Write out the Main Street Lending Program update word for word, from "Three separate but" to "remain in effect.".

» TEXT SEGMENT:

+++

Update: For information on the most recent developments in the Main Street Lending Program (MSLP), see our November 25, 2020, alert.
On May 27, 2020, the Federal Reserve Bank of Boston released updated guidance and new documents for the Main Street Lending Program (MSLP).
The MSLP is designed to provide support to small and medium-sized businesses and their employees across the United States during the current period of financial strain by supporting the provision of credit to those businesses. The availability of additional credit is intended to help businesses that were in sound financial condition before the COVID‑19 pandemic maintain their operations and payroll until conditions normalize. Under the MSLP, the Federal Reserve has formed MS Facilities LLC as a special purpose vehicle (Main Street SPV) to purchase participations in eligible loans.
Three separate but related facilities comprise the MSLP: the Main Street New Loan Facility (MSNLF), the Main Street Priority Loan Facility (MSPLF) and the Main Street Expanded Loan Facility (MSELF). The updated guidance and new documents do not expressly change the basic terms of those facilities, but they do expand on those terms and describe limitations and requirements not evident in previous guidance. The term sheets released by the Federal Reserve on April 30 are summarized in a May 1 McGuireWoods client alert and remain in effect.

+++

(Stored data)

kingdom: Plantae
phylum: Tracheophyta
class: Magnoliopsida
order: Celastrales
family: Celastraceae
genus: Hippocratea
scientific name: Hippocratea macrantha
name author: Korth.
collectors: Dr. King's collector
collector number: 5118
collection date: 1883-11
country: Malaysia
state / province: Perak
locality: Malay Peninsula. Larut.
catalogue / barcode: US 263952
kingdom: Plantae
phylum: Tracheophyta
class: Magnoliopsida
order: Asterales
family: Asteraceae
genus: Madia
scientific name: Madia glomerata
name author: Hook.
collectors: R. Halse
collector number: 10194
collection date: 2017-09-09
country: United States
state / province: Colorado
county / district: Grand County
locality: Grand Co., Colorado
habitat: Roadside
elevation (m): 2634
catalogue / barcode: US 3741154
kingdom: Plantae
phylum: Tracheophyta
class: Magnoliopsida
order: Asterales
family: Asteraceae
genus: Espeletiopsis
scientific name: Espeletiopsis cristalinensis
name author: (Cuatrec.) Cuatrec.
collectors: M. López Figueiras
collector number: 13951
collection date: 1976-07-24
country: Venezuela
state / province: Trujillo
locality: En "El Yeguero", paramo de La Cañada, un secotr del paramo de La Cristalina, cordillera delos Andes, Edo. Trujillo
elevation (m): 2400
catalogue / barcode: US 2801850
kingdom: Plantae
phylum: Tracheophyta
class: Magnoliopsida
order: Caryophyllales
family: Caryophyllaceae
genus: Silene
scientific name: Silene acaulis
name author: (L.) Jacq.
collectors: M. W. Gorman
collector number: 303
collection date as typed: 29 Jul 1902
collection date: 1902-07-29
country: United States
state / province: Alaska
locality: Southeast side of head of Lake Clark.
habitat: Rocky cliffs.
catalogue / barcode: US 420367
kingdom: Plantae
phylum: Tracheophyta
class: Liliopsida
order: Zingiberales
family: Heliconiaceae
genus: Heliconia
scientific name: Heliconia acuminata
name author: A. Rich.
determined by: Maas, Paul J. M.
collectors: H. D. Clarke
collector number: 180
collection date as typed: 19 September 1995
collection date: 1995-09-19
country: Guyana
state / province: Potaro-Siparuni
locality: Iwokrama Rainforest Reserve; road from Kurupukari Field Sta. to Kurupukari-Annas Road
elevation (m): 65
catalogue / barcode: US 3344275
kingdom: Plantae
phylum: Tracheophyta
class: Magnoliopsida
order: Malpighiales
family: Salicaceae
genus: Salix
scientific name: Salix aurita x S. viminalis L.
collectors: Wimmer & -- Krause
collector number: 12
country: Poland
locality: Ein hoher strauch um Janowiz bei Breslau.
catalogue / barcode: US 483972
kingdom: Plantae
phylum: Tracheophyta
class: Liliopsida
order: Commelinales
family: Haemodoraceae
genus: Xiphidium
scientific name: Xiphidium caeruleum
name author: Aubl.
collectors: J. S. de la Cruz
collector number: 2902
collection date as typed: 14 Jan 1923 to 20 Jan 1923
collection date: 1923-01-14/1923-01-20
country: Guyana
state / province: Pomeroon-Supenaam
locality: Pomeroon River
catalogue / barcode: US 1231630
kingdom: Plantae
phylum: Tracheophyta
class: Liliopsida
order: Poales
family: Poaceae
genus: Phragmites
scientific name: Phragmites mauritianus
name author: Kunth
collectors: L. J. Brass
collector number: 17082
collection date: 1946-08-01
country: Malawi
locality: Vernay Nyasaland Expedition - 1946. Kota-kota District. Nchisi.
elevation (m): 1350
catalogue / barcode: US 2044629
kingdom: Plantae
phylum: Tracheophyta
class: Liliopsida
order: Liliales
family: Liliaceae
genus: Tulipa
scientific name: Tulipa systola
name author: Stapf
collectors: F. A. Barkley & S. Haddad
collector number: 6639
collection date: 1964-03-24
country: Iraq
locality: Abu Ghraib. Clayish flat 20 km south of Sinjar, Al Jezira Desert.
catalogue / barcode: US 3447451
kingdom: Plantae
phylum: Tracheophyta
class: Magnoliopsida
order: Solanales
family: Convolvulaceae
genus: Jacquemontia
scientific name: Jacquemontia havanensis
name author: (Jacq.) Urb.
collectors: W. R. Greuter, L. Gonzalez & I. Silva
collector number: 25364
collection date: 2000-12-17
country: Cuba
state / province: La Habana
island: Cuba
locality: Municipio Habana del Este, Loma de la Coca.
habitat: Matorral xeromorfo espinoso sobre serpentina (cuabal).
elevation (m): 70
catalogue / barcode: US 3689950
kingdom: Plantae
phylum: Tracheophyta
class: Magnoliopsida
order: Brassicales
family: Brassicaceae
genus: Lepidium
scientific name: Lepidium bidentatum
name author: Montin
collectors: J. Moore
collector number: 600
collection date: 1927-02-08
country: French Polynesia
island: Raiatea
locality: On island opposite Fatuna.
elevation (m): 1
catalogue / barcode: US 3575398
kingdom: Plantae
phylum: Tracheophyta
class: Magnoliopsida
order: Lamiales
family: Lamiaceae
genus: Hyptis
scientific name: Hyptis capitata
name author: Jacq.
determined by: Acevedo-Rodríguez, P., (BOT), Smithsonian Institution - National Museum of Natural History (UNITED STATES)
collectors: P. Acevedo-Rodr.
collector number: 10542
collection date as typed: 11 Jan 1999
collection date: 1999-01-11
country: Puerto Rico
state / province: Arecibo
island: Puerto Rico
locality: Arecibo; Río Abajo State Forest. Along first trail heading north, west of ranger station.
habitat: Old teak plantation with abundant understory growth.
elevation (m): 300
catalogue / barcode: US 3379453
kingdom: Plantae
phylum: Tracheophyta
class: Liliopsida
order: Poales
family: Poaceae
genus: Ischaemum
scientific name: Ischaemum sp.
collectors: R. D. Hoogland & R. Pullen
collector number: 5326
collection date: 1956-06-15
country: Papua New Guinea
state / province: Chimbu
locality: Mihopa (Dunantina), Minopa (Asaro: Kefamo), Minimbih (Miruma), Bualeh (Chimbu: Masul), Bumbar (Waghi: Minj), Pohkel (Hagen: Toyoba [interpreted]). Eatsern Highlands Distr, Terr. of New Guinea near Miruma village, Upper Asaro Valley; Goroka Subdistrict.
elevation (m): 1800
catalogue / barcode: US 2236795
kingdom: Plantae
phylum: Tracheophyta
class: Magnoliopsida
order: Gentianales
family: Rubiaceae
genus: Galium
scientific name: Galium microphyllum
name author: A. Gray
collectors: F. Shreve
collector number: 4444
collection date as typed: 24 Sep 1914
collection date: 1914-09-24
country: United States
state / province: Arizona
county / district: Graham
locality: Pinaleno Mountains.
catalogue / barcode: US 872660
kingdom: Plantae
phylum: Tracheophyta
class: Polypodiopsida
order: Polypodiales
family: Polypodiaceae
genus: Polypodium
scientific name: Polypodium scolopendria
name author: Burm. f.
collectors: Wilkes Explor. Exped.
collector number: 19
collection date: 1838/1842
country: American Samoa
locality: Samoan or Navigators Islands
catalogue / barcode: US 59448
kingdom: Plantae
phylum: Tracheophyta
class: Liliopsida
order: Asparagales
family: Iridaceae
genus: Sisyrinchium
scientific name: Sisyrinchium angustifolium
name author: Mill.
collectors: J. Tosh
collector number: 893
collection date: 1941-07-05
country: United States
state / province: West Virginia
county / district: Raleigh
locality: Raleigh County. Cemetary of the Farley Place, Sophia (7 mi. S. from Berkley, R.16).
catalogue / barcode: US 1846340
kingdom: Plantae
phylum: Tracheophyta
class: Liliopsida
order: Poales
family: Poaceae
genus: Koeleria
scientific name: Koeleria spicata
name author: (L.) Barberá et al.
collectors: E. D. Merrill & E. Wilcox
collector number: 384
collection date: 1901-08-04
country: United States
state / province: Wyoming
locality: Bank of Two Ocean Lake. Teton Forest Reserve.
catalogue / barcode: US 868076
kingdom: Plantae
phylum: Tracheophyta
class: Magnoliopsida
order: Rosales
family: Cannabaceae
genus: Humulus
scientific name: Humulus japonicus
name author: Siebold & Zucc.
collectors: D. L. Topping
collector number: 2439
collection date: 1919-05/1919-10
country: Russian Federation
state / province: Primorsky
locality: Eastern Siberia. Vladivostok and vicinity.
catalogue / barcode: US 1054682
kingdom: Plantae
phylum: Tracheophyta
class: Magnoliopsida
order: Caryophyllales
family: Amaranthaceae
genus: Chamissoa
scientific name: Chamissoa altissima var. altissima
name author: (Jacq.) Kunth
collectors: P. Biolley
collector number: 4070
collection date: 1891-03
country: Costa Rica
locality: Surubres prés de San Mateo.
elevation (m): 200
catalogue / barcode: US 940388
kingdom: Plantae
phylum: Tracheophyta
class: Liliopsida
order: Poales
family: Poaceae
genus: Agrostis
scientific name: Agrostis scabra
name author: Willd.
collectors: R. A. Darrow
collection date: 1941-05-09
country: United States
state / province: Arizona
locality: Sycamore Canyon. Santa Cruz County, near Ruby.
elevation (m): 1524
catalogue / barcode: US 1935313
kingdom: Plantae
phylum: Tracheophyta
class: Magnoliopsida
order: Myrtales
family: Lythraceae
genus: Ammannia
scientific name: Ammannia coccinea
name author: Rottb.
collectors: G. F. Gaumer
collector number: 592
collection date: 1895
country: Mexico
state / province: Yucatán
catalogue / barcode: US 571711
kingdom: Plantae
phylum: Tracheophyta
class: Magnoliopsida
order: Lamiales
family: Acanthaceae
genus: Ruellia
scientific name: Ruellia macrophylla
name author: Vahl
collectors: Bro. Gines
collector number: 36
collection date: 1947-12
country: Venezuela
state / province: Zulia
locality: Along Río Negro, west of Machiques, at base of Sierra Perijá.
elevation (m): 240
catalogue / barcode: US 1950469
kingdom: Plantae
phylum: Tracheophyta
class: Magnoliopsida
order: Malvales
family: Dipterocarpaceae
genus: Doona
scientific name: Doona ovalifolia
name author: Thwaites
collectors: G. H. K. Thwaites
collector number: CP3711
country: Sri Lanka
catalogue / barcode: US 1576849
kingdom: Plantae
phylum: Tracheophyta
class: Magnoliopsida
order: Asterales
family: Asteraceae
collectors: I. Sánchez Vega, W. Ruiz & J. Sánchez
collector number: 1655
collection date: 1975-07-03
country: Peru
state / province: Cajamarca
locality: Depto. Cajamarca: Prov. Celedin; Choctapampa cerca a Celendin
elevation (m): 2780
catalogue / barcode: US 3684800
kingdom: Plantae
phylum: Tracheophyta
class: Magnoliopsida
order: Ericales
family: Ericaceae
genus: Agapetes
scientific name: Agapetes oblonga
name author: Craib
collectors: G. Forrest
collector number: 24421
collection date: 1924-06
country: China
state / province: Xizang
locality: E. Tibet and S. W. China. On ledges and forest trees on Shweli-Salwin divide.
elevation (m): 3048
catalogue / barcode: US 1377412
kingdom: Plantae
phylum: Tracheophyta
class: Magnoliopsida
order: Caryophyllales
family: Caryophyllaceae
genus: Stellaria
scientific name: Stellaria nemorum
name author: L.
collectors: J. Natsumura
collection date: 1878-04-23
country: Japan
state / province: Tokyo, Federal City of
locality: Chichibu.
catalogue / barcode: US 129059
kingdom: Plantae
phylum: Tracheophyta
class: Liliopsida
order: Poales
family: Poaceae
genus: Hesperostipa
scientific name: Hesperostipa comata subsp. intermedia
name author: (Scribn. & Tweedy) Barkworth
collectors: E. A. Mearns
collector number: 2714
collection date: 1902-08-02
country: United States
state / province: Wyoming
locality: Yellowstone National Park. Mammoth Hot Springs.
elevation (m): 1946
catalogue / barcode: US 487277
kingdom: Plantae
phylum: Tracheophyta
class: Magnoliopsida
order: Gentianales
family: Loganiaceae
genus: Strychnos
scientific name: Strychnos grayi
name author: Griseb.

+++

» YOUR SOLUTION:
Three separate but related facilities comprise the MSLP: the Main Street New Loan Facility (MSNLF), the Main Street Priority Loan Facility (MSPLF) and the Main Street Expanded Loan Facility (MSELF). The updated guidance and new documents do not expressly change the basic terms of those facilities, but they do expand on those terms and describe limitations and requirements not evident in previous guidance. The term sheets released by the Federal Reserve on April 30 are summarized in a May 1 McGuireWoods client alert and remain in effect.